5m
15 Aug 2024

‘We need to address mpox at the source’, says children charity

Data Correspondent and Presenter

We spoke to Greg Ramm, Save The Children’s Democratic Republic of the Congo’s country director.

Ciaran Jenkins: 96% of the cases and deaths are where you are, in the Democratic Republic of Congo. How grave is the situation?

Greg Ramm: The situation is very serious here. The disease is growing. It is spreading. And the majority of people who are getting the disease and the majority of people who are dying are children, and we are very concerned about that.

Ciaran Jenkins: How has it been spreading? Because we’ve been hearing about these trucker routes, where there are truckers and sex workers, and that’s carrying it beyond communities, beyond borders.

Greg Ramm: What’s happening here in eastern Congo is it’s spreading more communally. It’s spreading in families. It is clearly contagious within families from close contact. More than seven million people in the Congo are internally displaced, living in crowded conditions, often in displacement camps, and it’s very easy for a disease like this to spread through close contact in those situations.

Ciaran Jenkins: How concerning is this new strain, this new variant?

Greg Ramm: Each strain has its own aspects, and I know that the health researchers are looking carefully at those. Both strains are prevalent here in the Congo and are at risk of spreading further. We’re particularly concerned about those that are spreading in eastern Congo, in the displacement camps, in places where there is already a severe humanitarian crisis, where health systems are overstretched and where children are getting it through contact in their community, with friends, with family. And that’s what we need to really address in the first instance.

Ciaran Jenkins: This has been going on in the Democratic Republic of Congo, hasn’t it, for some time? There’s been hundreds of deaths last year also.

Greg Ramm: As mentioned in your earlier report, mpox is endemic here. What we’re seeing now is higher death rates and higher case rates than we’ve seen in a very long time. And it also has spread both in the region and now beyond the continent, and therefore what’s most important is try to address it at its source, here in the Congo where children and their families need help, need protection.

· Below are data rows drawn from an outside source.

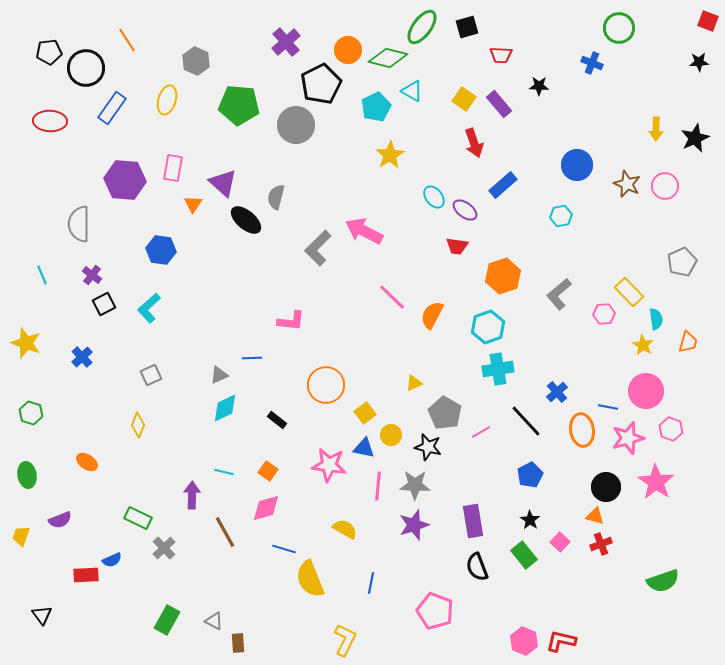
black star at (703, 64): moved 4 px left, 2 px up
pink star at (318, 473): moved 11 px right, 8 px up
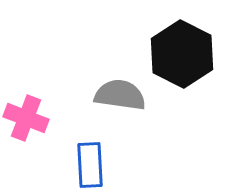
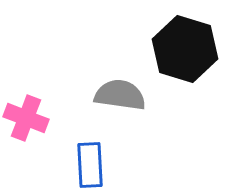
black hexagon: moved 3 px right, 5 px up; rotated 10 degrees counterclockwise
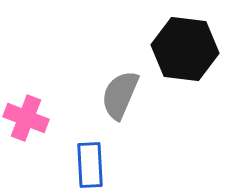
black hexagon: rotated 10 degrees counterclockwise
gray semicircle: rotated 75 degrees counterclockwise
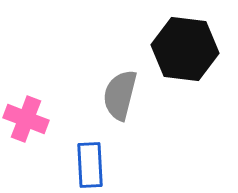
gray semicircle: rotated 9 degrees counterclockwise
pink cross: moved 1 px down
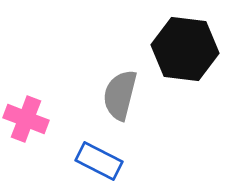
blue rectangle: moved 9 px right, 4 px up; rotated 60 degrees counterclockwise
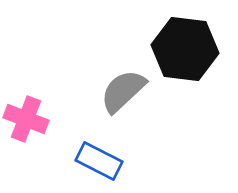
gray semicircle: moved 3 px right, 4 px up; rotated 33 degrees clockwise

Ciaran Jenkins: Are you getting that support to address it at source? Are you getting the vaccinations?

Greg Ramm: In the first instance, right at the moment, there are not enough. There are very few vaccinations here and many more vaccinations need to be produced. They need to be brought here to the Congo and given to people, particularly those that are most vulnerable. The health workers, the nurses and the doctors we work with, who are the frontline of this disease and who are not being protected. But in the absence of vaccine, there are many more things we can do. We can make sure that health clinics are safe, that they receive the infection control required. That health workers, the nurses have, the community health workers have, protective gear. And we can get an accurate message about what it takes to stop the spread of this disease.

Ciaran Jenkins: There was an outbreak in 2022 as well, wasn’t there, and the world at first didn’t seem to do much to help Africa. Do you think we’re making the same mistakes? Why isn’t the world stepping up?

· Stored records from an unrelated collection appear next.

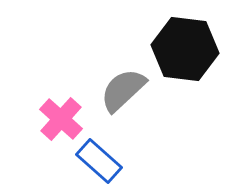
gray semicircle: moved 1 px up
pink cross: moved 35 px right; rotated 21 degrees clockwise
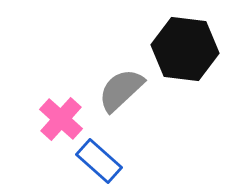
gray semicircle: moved 2 px left
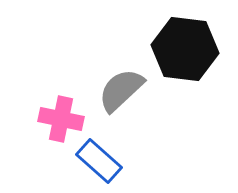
pink cross: rotated 30 degrees counterclockwise
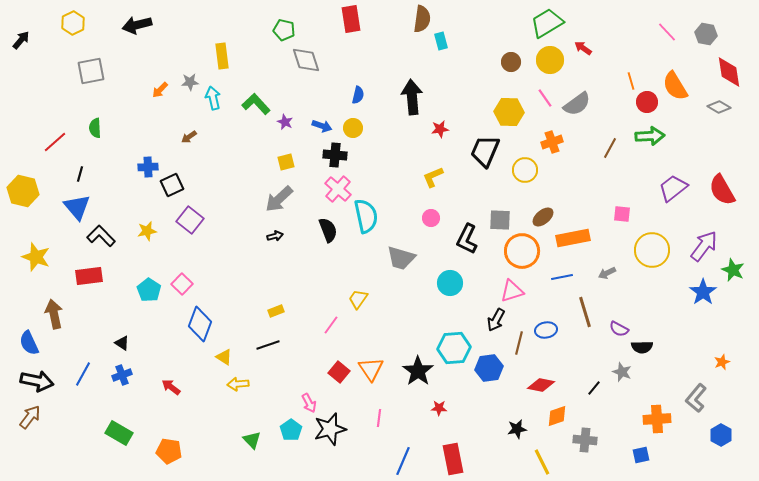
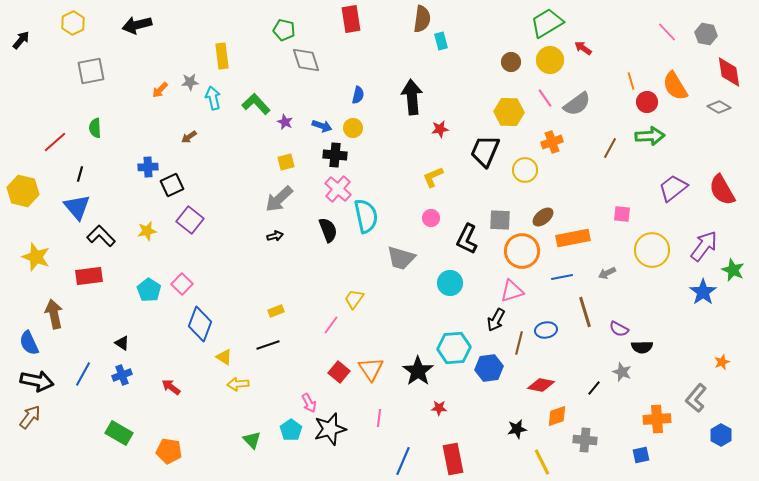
yellow trapezoid at (358, 299): moved 4 px left
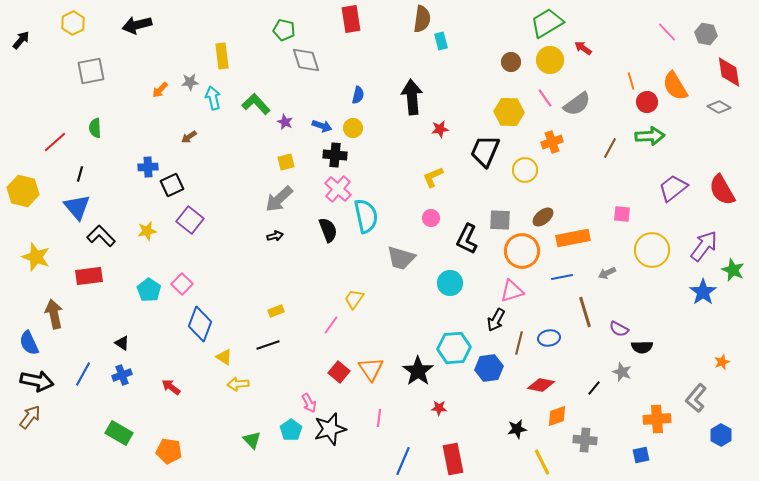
blue ellipse at (546, 330): moved 3 px right, 8 px down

Greg Ramm: It’s a very common problem, isn’t it? Until it’s on your doorstep, you often don’t pay much attention. At Save the Children, we work around the world, wherever the children are in greatest need. and we believe that all children have a right to a basic childhood, to live and to grow and to thrive. And it’s diseases like this that is often ignored. That needs attention, it needs support, that needs help. And it is sad that it takes a case spreading throughout the world to get attention, but that still is a good thing when that happens.

Ciaran Jenkins: And just briefly, based on what you’ve seen of how contagious this new variant is in Africa, how concerned should Europe be that it will spread here to?

Greg Ramm: I think what we found is that when messages get out in Europe, it can be much more easily controlled with the health resources that are there. The much greater concern is in those places where the health systems are much, much weaker and where there’s already other diseases, such as malaria, children dying from malnutrition. And that’s where the focus of our energy needs to be.